* _WHAT THE EXERCISE ASKS_
Every entry, from first to last, must be written out exactly.

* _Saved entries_
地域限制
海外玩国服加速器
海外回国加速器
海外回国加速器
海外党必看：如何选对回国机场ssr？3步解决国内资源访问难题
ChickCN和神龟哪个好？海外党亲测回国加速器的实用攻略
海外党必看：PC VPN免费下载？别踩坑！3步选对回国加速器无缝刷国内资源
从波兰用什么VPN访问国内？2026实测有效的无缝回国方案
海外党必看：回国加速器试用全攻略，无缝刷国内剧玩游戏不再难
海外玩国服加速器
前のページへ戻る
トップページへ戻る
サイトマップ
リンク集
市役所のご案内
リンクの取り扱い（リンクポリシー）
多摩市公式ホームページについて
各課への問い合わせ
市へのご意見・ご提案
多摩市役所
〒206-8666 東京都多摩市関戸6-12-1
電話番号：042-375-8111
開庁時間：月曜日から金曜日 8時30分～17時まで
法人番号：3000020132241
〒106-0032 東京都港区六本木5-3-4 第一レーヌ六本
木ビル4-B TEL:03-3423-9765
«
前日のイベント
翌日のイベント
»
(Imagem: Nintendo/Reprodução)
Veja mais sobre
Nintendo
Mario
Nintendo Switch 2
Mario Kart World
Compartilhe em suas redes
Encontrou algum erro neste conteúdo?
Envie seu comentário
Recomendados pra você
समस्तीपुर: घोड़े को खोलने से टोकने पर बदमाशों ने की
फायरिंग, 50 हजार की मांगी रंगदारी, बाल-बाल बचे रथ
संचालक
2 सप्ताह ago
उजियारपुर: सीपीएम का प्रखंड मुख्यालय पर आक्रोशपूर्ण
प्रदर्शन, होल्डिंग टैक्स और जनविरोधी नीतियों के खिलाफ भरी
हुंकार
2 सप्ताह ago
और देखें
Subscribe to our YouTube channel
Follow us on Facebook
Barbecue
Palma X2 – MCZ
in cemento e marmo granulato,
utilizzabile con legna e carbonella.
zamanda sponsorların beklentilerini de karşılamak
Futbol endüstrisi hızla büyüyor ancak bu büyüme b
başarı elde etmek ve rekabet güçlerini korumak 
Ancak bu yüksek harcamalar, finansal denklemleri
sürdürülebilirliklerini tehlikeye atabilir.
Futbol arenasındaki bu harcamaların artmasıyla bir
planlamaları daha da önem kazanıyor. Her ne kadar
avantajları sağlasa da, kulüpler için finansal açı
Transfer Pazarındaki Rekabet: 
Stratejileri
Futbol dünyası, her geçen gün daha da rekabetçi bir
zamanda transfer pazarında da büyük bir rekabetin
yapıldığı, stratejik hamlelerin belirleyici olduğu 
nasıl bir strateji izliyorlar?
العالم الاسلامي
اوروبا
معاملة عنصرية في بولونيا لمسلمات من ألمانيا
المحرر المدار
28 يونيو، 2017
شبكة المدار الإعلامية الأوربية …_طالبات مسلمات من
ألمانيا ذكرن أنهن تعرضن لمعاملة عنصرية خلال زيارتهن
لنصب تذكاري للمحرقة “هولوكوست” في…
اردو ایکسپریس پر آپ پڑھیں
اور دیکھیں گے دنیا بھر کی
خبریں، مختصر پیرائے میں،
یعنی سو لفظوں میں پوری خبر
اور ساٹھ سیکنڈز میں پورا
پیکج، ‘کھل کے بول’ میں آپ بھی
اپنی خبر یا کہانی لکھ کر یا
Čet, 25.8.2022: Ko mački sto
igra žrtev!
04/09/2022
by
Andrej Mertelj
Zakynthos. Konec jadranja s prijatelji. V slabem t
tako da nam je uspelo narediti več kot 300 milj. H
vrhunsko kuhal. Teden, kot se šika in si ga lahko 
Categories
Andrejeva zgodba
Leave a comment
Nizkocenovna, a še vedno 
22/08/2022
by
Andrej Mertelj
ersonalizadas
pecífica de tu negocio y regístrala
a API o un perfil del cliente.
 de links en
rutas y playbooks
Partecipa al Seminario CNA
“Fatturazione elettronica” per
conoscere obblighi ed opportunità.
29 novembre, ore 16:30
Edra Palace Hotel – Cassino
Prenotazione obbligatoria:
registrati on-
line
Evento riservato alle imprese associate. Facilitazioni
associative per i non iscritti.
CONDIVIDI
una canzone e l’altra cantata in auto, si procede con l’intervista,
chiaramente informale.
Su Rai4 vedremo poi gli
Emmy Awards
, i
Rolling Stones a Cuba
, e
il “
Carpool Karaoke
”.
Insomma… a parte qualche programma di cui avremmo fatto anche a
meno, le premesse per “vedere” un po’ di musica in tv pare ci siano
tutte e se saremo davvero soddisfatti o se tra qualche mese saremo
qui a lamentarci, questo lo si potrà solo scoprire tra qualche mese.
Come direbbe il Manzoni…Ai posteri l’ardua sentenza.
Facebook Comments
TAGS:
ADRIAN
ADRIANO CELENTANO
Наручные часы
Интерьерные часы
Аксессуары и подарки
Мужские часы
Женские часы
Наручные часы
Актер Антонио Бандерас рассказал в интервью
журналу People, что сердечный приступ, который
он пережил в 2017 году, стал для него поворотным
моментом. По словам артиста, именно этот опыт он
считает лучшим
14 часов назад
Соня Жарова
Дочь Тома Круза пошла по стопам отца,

* _WRITTEN ANSWER_
地域限制
海外玩国服加速器
海外回国加速器
海外回国加速器
海外党必看：如何选对回国机场ssr？3步解决国内资源访问难题
ChickCN和神龟哪个好？海外党亲测回国加速器的实用攻略
海外党必看：PC VPN免费下载？别踩坑！3步选对回国加速器无缝刷国内资源
从波兰用什么VPN访问国内？2026实测有效的无缝回国方案
海外党必看：回国加速器试用全攻略，无缝刷国内剧玩游戏不再难
海外玩国服加速器
前のページへ戻る
トップページへ戻る
サイトマップ
リンク集
市役所のご案内
リンクの取り扱い（リンクポリシー）
多摩市公式ホームページについて
各課への問い合わせ
市へのご意見・ご提案
多摩市役所
〒206-8666 東京都多摩市関戸6-12-1
電話番号：042-375-8111
開庁時間：月曜日から金曜日 8時30分～17時まで
法人番号：3000020132241
〒106-0032 東京都港区六本木5-3-4 第一レーヌ六本
木ビル4-B TEL:03-3423-9765
«
前日のイベント
翌日のイベント
»
(Imagem: Nintendo/Reprodução)
Veja mais sobre
Nintendo
Mario
Nintendo Switch 2
Mario Kart World
Compartilhe em suas redes
Encontrou algum erro neste conteúdo?
Envie seu comentário
Recomendados pra você
समस्तीपुर: घोड़े को खोलने से टोकने पर बदमाशों ने की
फायरिंग, 50 हजार की मांगी रंगदारी, बाल-बाल बचे रथ
संचालक
2 सप्ताह ago
उजियारपुर: सीपीएम का प्रखंड मुख्यालय पर आक्रोशपूर्ण
प्रदर्शन, होल्डिंग टैक्स और जनविरोधी नीतियों के खिलाफ भरी
हुंकार
2 सप्ताह ago
और देखें
Subscribe to our YouTube channel
Follow us on Facebook
Barbecue
Palma X2 – MCZ
in cemento e marmo granulato,
utilizzabile con legna e carbonella.
zamanda sponsorların beklentilerini de karşılamak
Futbol endüstrisi hızla büyüyor ancak bu büyüme b
başarı elde etmek ve rekabet güçlerini korumak 
Ancak bu yüksek harcamalar, finansal denklemleri
sürdürülebilirliklerini tehlikeye atabilir.
Futbol arenasındaki bu harcamaların artmasıyla bir
planlamaları daha da önem kazanıyor. Her ne kadar
avantajları sağlasa da, kulüpler için finansal açı
Transfer Pazarındaki Rekabet: 
Stratejileri
Futbol dünyası, her geçen gün daha da rekabetçi bir
zamanda transfer pazarında da büyük bir rekabetin
yapıldığı, stratejik hamlelerin belirleyici olduğu 
nasıl bir strateji izliyorlar?
العالم الاسلامي
اوروبا
معاملة عنصرية في بولونيا لمسلمات من ألمانيا
المحرر المدار
28 يونيو، 2017
شبكة المدار الإعلامية الأوربية …_طالبات مسلمات من
ألمانيا ذكرن أنهن تعرضن لمعاملة عنصرية خلال زيارتهن
لنصب تذكاري للمحرقة “هولوكوست” في…
اردو ایکسپریس پر آپ پڑھیں
اور دیکھیں گے دنیا بھر کی
خبریں، مختصر پیرائے میں،
یعنی سو لفظوں میں پوری خبر
اور ساٹھ سیکنڈز میں پورا
پیکج، ‘کھل کے بول’ میں آپ بھی
اپنی خبر یا کہانی لکھ کر یا
Čet, 25.8.2022: Ko mački sto
igra žrtev!
04/09/2022
by
Andrej Mertelj
Zakynthos. Konec jadranja s prijatelji. V slabem t
tako da nam je uspelo narediti več kot 300 milj. H
vrhunsko kuhal. Teden, kot se šika in si ga lahko 
Categories
Andrejeva zgodba
Leave a comment
Nizkocenovna, a še vedno 
22/08/2022
by
Andrej Mertelj
ersonalizadas
pecífica de tu negocio y regístrala
a API o un perfil del cliente.
 de links en
rutas y playbooks
Partecipa al Seminario CNA
“Fatturazione elettronica” per
conoscere obblighi ed opportunità.
29 novembre, ore 16:30
Edra Palace Hotel – Cassino
Prenotazione obbligatoria:
registrati on-
line
Evento riservato alle imprese associate. Facilitazioni
associative per i non iscritti.
CONDIVIDI
una canzone e l’altra cantata in auto, si procede con l’intervista,
chiaramente informale.
Su Rai4 vedremo poi gli
Emmy Awards
, i
Rolling Stones a Cuba
, e
il “
Carpool Karaoke
”.
Insomma… a parte qualche programma di cui avremmo fatto anche a
meno, le premesse per “vedere” un po’ di musica in tv pare ci siano
tutte e se saremo davvero soddisfatti o se tra qualche mese saremo
qui a lamentarci, questo lo si potrà solo scoprire tra qualche mese.
Come direbbe il Manzoni…Ai posteri l’ardua sentenza.
Facebook Comments
TAGS:
ADRIAN
ADRIANO CELENTANO
Наручные часы
Интерьерные часы
Аксессуары и подарки
Мужские часы
Женские часы
Наручные часы
Актер Антонио Бандерас рассказал в интервью
журналу People, что сердечный приступ, который
он пережил в 2017 году, стал для него поворотным
моментом. По словам артиста, именно этот опыт он
считает лучшим
14 часов назад
Соня Жарова
Дочь Тома Круза пошла по стопам отца,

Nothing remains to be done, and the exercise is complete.